▸ Exercise:
The reply should be the records repeated exactly, without any images.

Dataset entries
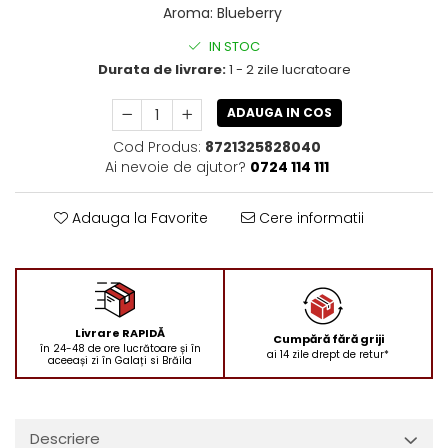
Aroma
:
Blueberry
IN STOC
Durata de livrare:
1 - 2 zile lucratoare
ADAUGA IN COS
Cod Produs:
8721325828040
Ai nevoie de ajutor?
0724 114 111
Adauga la Favorite
Cere informatii
Livrare RAPIDĂ
Cumpără fără griji
în 24-48 de ore lucrătoare și în
ai 14 zile drept de retur*
aceeași zi în Galați si Brăila
Descriere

▸ Written solution:
Aroma
:
Blueberry
IN STOC
Durata de livrare:
1 - 2 zile lucratoare
ADAUGA IN COS
Cod Produs:
8721325828040
Ai nevoie de ajutor?
0724 114 111
Adauga la Favorite
Cere informatii
Livrare RAPIDĂ
Cumpără fără griji
în 24-48 de ore lucrătoare și în
ai 14 zile drept de retur*
aceeași zi în Galați si Brăila
Descriere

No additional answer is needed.